My noble friend mentioned that he was at Hampden singing “Flower of Scotland”. I have to beat him at that. I was at Murrayfield in 1990 when David Sole marched out and Scotland won the Grand Slam. We all sang “Flower of Scotland” and I was among them singing heartily. I accept that I was singing the words printed in the programme and did not know them off by heart, but I was singing them heartily. I support Scotland when it plays. I will also support the British team when it takes part in the Olympics next year. I even support Europe in the Ryder Cup. It depends on what the sporting occasion is as to where my support will lie.
There is no divide, so the SNP has to tell us why it wants us to split away from the rest of the United Kingdom. I am in some ways typical in this.
The one area that the noble Lord has not touched on is the possible difference in social aspiration. England and London are overwhelmingly Conservative and Scotland is not. Is he happy that Scotland should be governed perennially by right-of-centre parties when his own country does not espouse those values?

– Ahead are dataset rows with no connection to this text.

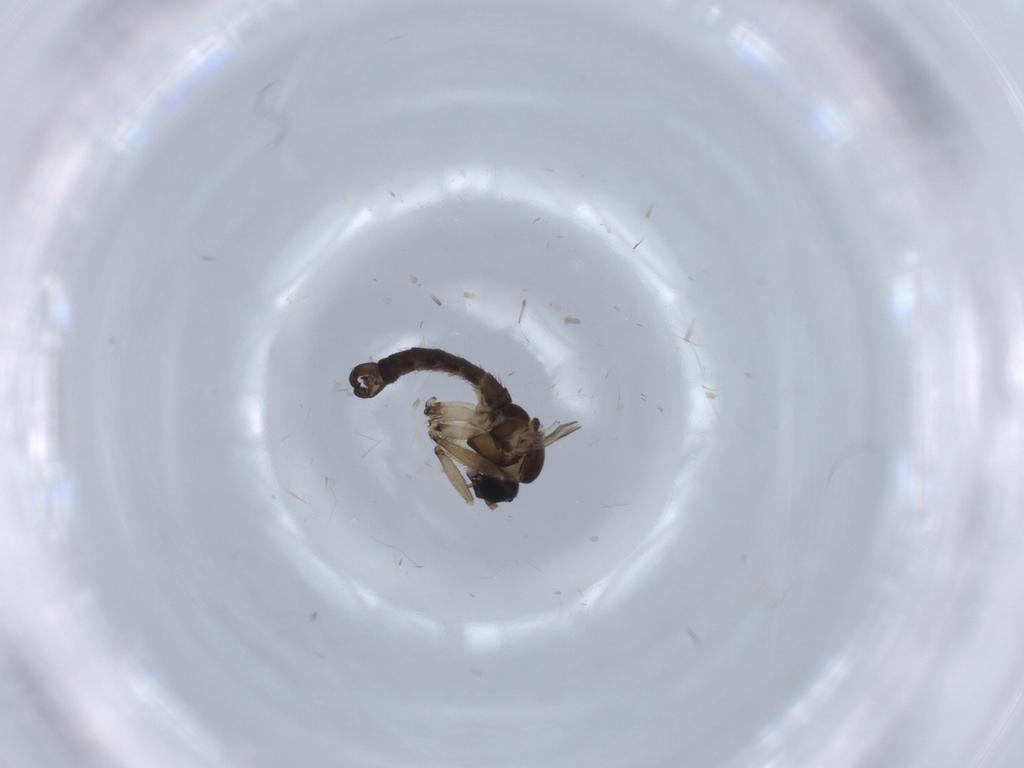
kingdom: Animalia
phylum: Arthropoda
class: Insecta
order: Diptera
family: Sciaridae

Those may be the social aspirations in London but I am not at all convinced. Certainly in several elections recently, the Labour Party has had a clear majority of Members of Parliament from London. Equally, the social aspirations of the people of Manchester are very similar to those of the people of Glasgow, as are those of the people of Newcastle to those of the people of Edinburgh, Glasgow and elsewhere. Those are the aspirations of the urban working class as opposed to the rural working class. The aspirations of people from the highlands are different from those elsewhere.

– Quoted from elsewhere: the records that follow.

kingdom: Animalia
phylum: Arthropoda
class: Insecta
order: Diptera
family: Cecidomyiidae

The third thing that the SNP has to do is say what it means by “independence”. If you look at its own Scottish National Party website, it still does not tell you what it means. I have always assumed that it wanted to establish—I will not use the word “separate” because I gather it objects to that—an independent nation state on its own, with its own social security system, army, ambassadorial services around the world, a taxation system that is totally separate from ours and a currency, unless it wishes to be in Europe when Europe will tell it that it has to adopt the euro. I always thought that that was what it meant. It now seems to want to fudge that. It is constantly fudging what independence means. To me, it is clear cut; that is what it means.
I do not know whether I, as someone who comes here and has a flat in London, will have an English passport or a Scottish one. Presumably, when you come from Scotland to England and it is a separate state, you will have to carry a passport. Some people say that that is how it is in Europe. I have to carry a passport if I go to France, Germany, Spain or Portugal—all parts of Europe. What is so different in that? Does it want that or does it just want devolution-max? No, it does not want that. Its own supporters hate the English so much that they want an independent, separate state. It is time that we demanded that the SNP tells us exactly what it wants an independent Scotland to be and what it means by that term. That is why, although I give the Bill a cautious welcome, I will consider some details at considerable length in Committee in the coming weeks.